_Exercise objective_
Go through the records and show each line where the word "right" occurs.

Pictured people or hands with joints
/---
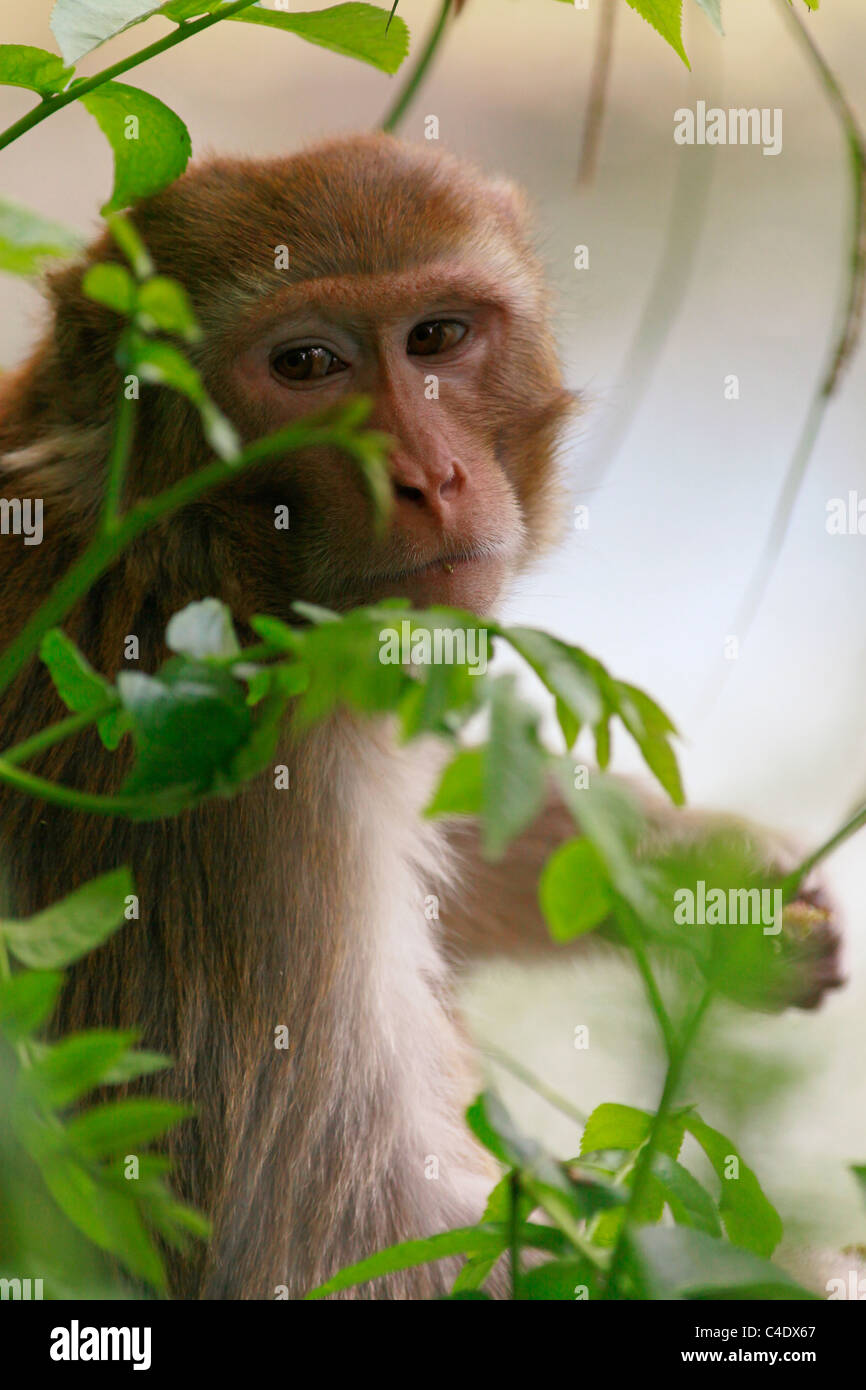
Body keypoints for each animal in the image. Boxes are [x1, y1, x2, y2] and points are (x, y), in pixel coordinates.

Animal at [0, 133, 842, 1300]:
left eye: (436, 336)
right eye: (307, 365)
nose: (429, 478)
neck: (180, 548)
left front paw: (697, 875)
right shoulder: (238, 798)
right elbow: (322, 1246)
\---
_Answer box_
right eye: (307, 365)
right shoulder: (238, 798)
right elbow: (322, 1246)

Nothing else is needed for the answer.